### What you need to do:
Return exactly the line that contains "11 775 8.10" and all lines beneath it in the entries, through the very last one.

:: Dataset content ::

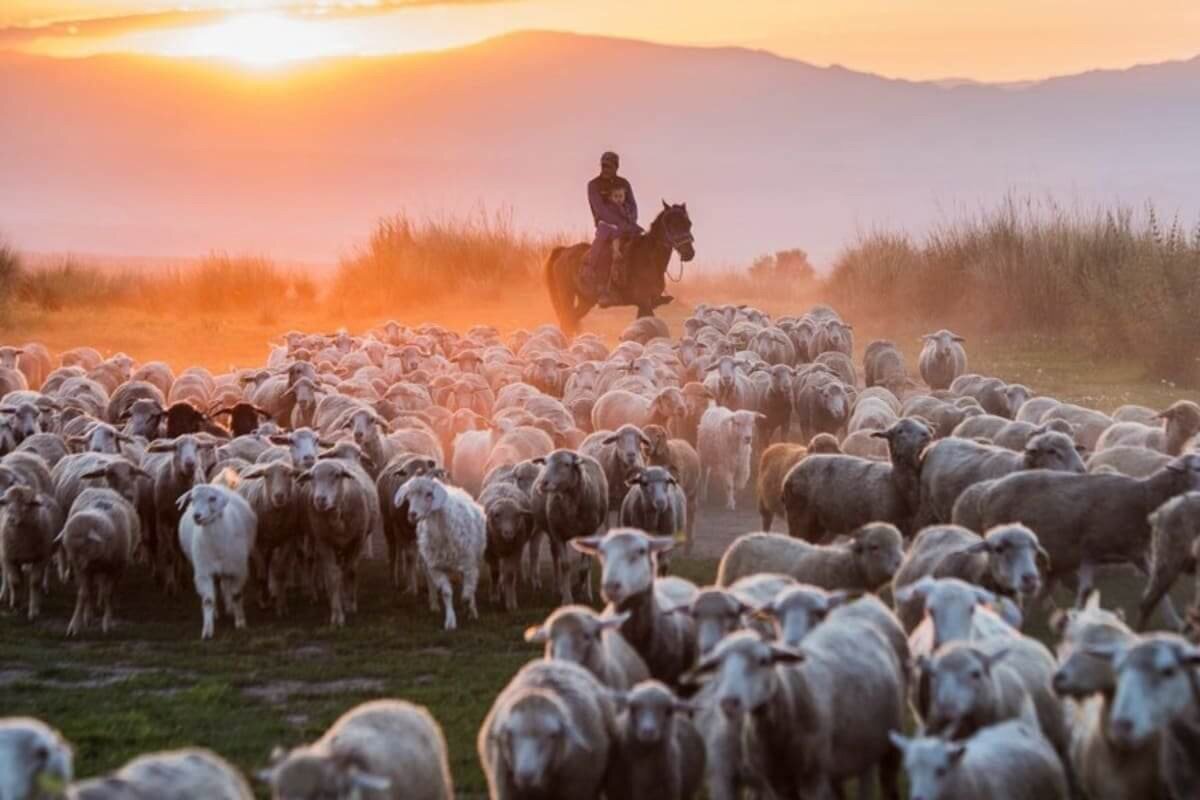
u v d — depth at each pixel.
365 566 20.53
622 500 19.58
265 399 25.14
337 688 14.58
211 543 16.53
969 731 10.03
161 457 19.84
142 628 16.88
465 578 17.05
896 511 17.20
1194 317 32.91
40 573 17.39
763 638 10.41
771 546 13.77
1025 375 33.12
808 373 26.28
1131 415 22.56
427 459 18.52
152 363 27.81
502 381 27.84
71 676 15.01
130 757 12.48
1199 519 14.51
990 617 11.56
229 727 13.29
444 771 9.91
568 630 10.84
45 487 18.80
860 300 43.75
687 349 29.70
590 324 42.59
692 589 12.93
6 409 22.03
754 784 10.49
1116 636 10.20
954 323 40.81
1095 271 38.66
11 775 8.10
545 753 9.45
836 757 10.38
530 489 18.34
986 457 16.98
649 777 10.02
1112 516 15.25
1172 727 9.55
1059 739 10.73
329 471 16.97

:::

### Response to the exercise:
11 775 8.10
545 753 9.45
836 757 10.38
530 489 18.34
986 457 16.98
649 777 10.02
1112 516 15.25
1172 727 9.55
1059 739 10.73
329 471 16.97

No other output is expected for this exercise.